Sin embargo, como soy un ñacurutú de ley, y como valoro mucho recordar con respeto nuestras tradiciones, decidí escribir estas leyendas tal como mi tatarabuelo las contaba a los búhos y lechuzas que solían escucharlo acurrucados en el viejo ceibo de la comunidad.
Para escribir estas historias usé tinta azul fabricada con hojas de jacarandá… Y la pluma para el trazado de las letras fue, ¡por supuesto!, la garra puntiaguda que me legó el entrañable Gran Lechuzón Ñacurutú Primero, mi adorado y divertido tatarabuelo.

Cuestionario

• ¿Qué sostienen algunas personas con respecto a la “garra charrúa”?
• ¿Qué es un ñacurutú? ¿de quién es pariente?
• ¿Cómo se comunica y a qué son parecidos sus ojos?
• ¿Qué lleva colgada en su pescuezo?
• ¿A quién perteneció dicha garra?
• Según el ñacurutú ¿qué afirma su tradición familiar?
• ¿Qué le dice la mamá con respeto a eso?
• ¿Qué decisión tomó el ñacurutú respetando la tradición familiar?
• ¿Dónde escuchaban los búhos y las lechuzas las leyendas que le contaba el tatarabuelo del ñacurutú?
• ¿Para narrar sus leyendas, de que color era la tinta que usó el ñacurutú? Dicha tinta ¿estaba fabricada por hojas de qué árbol?
• Y la garra ¿en qué la utilizaba?

Para recordar

Ñacurutú: Es la mayor de nuestras lechuzas, llega a medir hasta medio metro de altura. Muchos consideran que es la más voraz de las aves rapaces; el ñacurutú es capaz de comer roedores, liebres, comadrejas, zorrinos, mulitas, patos, perdices y muchos animales. Puede vivir hasta cuarenta años.

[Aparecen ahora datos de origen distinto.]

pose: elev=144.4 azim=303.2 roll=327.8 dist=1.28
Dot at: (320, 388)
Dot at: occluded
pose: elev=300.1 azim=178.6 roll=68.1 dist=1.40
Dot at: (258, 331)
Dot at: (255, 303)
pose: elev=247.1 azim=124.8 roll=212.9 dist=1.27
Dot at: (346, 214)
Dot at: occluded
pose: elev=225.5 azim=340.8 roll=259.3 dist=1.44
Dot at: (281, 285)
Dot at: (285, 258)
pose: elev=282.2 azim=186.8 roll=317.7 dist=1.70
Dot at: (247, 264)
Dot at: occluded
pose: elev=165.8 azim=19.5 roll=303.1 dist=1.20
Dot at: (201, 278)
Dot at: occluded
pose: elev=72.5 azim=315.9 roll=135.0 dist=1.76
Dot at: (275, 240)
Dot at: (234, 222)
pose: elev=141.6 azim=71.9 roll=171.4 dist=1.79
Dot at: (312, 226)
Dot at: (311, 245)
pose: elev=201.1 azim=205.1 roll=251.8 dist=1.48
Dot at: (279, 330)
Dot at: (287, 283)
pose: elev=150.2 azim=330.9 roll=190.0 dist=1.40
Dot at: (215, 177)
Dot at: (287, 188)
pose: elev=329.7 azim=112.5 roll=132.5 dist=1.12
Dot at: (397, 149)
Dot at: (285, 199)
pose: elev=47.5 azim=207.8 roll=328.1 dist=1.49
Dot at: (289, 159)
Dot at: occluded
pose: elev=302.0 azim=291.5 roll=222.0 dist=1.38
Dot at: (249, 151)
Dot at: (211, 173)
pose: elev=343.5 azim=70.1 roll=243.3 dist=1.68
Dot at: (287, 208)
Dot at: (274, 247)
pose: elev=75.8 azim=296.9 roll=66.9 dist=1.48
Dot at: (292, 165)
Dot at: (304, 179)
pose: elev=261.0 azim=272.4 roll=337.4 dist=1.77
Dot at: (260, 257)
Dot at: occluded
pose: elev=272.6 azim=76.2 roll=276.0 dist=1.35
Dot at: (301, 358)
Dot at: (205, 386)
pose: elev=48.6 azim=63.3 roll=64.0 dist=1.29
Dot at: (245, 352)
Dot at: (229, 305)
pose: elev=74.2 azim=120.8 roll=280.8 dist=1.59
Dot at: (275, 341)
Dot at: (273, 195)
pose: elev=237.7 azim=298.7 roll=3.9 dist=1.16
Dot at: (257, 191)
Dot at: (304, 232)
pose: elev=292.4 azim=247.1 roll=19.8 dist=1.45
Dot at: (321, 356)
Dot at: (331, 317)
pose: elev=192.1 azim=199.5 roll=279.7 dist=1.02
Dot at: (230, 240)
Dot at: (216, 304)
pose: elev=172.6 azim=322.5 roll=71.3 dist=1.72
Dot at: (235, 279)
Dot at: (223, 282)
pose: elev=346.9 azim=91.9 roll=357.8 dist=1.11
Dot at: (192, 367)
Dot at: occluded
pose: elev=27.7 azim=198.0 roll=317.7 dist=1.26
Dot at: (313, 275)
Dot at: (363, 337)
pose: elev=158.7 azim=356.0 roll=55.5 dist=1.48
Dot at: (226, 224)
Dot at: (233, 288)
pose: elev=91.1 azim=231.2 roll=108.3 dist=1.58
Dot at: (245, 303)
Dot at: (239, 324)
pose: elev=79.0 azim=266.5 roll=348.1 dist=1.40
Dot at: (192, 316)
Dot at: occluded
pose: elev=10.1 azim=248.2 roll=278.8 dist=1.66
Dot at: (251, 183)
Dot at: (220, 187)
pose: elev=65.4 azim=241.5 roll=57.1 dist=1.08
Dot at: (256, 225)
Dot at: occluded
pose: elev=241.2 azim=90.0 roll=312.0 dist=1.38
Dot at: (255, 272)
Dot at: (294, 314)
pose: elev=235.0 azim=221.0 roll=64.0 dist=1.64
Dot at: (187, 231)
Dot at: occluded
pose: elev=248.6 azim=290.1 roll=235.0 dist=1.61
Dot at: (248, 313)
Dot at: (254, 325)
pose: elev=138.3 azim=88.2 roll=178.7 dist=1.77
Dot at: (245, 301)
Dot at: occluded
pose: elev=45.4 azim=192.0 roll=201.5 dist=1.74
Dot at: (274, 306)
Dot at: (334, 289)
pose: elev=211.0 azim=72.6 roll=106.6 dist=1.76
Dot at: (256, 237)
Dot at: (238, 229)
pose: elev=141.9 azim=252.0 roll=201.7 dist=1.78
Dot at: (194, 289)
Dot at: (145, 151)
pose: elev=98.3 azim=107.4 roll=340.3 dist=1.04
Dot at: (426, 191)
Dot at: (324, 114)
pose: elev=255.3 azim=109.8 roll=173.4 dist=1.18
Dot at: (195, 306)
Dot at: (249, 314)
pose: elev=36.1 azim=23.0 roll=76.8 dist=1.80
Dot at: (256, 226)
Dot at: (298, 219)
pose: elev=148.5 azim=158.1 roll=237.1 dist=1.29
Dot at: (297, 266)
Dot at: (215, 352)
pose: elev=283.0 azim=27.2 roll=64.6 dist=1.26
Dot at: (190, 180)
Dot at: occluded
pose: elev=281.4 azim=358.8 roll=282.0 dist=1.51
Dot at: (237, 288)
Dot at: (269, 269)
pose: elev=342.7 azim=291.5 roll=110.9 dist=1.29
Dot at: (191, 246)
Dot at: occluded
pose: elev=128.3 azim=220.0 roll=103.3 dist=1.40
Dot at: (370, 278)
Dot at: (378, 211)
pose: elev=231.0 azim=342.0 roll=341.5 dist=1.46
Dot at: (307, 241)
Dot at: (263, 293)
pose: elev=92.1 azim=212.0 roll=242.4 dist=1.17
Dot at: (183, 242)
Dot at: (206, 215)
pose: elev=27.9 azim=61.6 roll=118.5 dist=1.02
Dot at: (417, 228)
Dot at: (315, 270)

Ceibo: El ceibo pertenece a la familia de las leguminosas; es un árbol originario de la zona subtropical de América, no muy alto, de tronco retorcido y madera porosa muy liviana. Las semillas se guardan en vainas encorvadas. Sus flores son rojas, de un color carmín. Es flor nacional en Uruguay y Argentina.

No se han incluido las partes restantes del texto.